Stevens’ Prosecutors Play Defense, but Rally

By Paul Singer and Janie Lorber
Roll Call Staff
Oct. 14, 2008, 12 a.m.

The federal government’s criminal prosecution of Sen. Ted Stevens (R-Alaska) ran hot and cold last week — literally.

An apparent problem with the thermostats in courtroom 24 of the E. Barrett Prettyman Federal Courthouse left the room frigid by Wednesday night, when the government’s case appeared to be teetering on the verge of collapse.

But prosecutors and courthouse maintenance staged a comeback the next day, and by Thursday afternoon, the courtroom was temperate and the government appeared to have re-established the theory of its case — that Stevens must have known workers from his pal’s oil services company were spending hundreds of hours on an extreme makeover of his home and that the Senator wasn’t paying for any of it.

Strangely, the government’s listing case appeared to have been righted by a witness prosecutors had not intended to call.

By Wednesday night, the government’s case appeared on the brink of collapse because of prosecutors’ repeated mishandling of evidence.

Judge Emmet Sullivan railed against prosecutors for repeatedly failing to provide exculpatory evidence to the defense, suggesting the government had tried to intentionally bury some evidence and had allowed a witness to enter evidence into the case that the government knew was false. As he had the week before, Sullivan considered a defense motion to dismiss the case.

Instead, he decided to strike key evidence from the record — including evidence the government had offered to establish the hours that workers spent renovating Stevens’ home.
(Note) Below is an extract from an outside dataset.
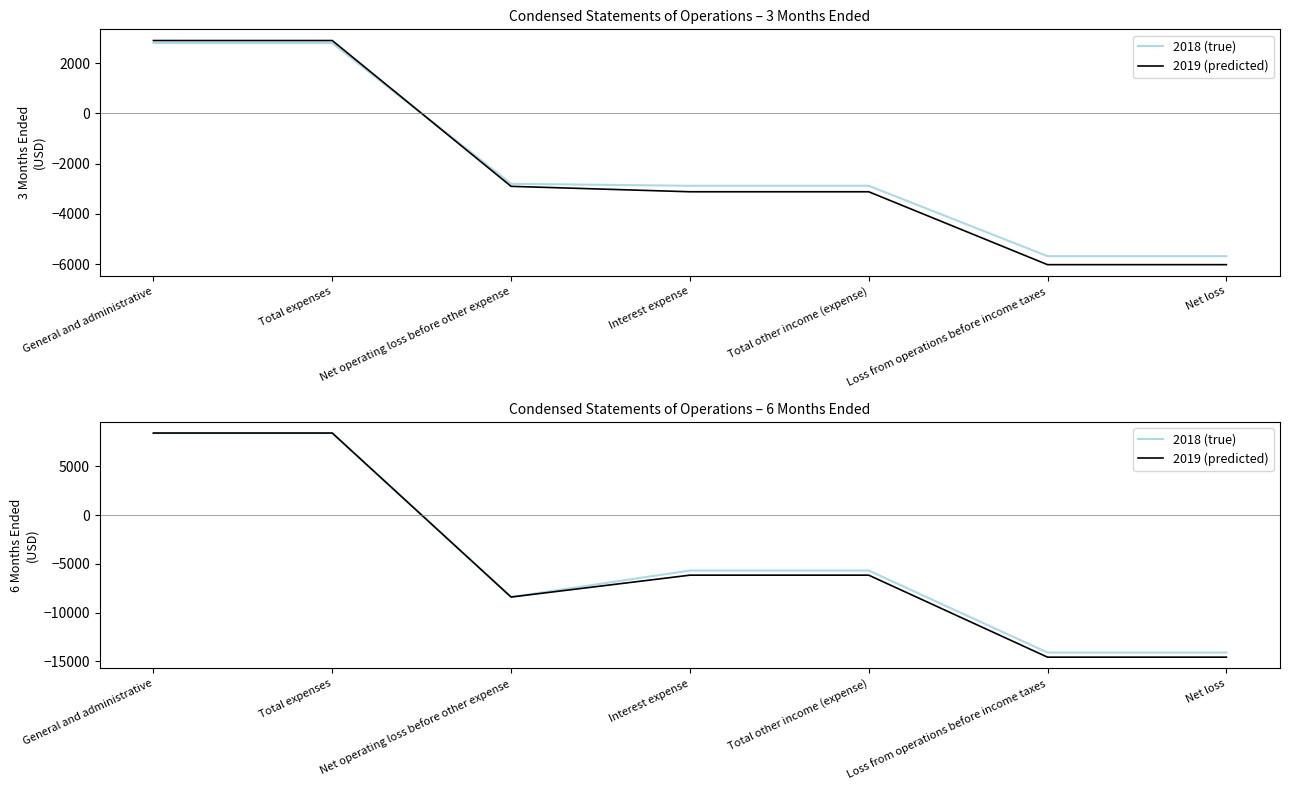

True or false: 2019 (predicted) and 2018 (true) cross at least once.

False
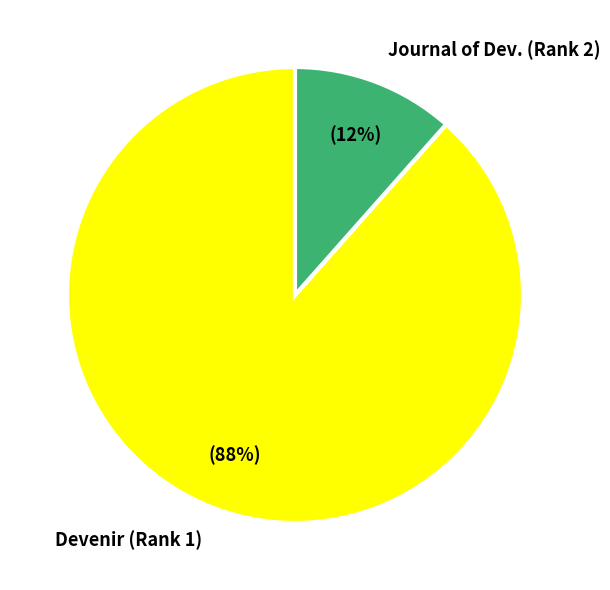

Count the number of slices in the pie.

2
What seemed even more daunting for prosecutors was Sullivan’s announcement that he would tell the jury that the government had intentionally presented false evidence, a statement that probably would raise doubts in the minds of the jurors about the rest of the case against Stevens.

But in the frosty courtroom Thursday morning, even the judge’s temper appeared to have cooled.
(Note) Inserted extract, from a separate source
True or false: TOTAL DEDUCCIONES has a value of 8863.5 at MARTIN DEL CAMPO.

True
He agreed to soften the language of his instruction to the jury, essentially eliminating the reference to false evidence, and allowed prosecutors to call one last witness, despite their indication the night before that they had finished their case.

That decision outraged the defense.

Lead defense attorney Brendan Sullivan punched his right fist into his left palm and threw his arms up in exasperation.

Defense attorney Robert Cary told the judge that he was allowing the prosecution to paper over a serious violation of Stevens’ rights. “They were sanctioned for their conduct,” Cary said, but now “they want to reverse, rewind and pretend like it never happened.”

It quickly became clear why the defense was so upset.

The prosecution called Dave Anderson, a former welder for VECO, the oil services company owned by his uncle Bill Allen. It was Anderson’s timesheets that the judge had stricken from the record.

Anderson spent nearly two hours narrating a slide show of the renovation project at Stevens’ home, while chilled jurors in shawls and heavy coats shifted in their seats to keep warm. Anderson detailed the months that he and other VECO employees spent jacking up the house, leveling the land, pouring a concrete foundation for a new garage, welding supports for a new second-floor deck and installing a bedroom balcony and fire escape. Backhoes and other heavy construction equipment lurked in the background of the photos.

Coupled with the dozens of e-mails that the prosecution had already presented in which friends kept Stevens informed about the details of the progress of the work on his house, the evidence cast a shadow on the Senator’s contention that he did not know VECO workers were dedicating hundreds of hours to the project.

The prosecution rested and the defense began its case, which appears to be aimed partly at establishing that Stevens paid a fair price for the renovations and partly at having high-profile witnesses testify to the Senator’s overall integrity.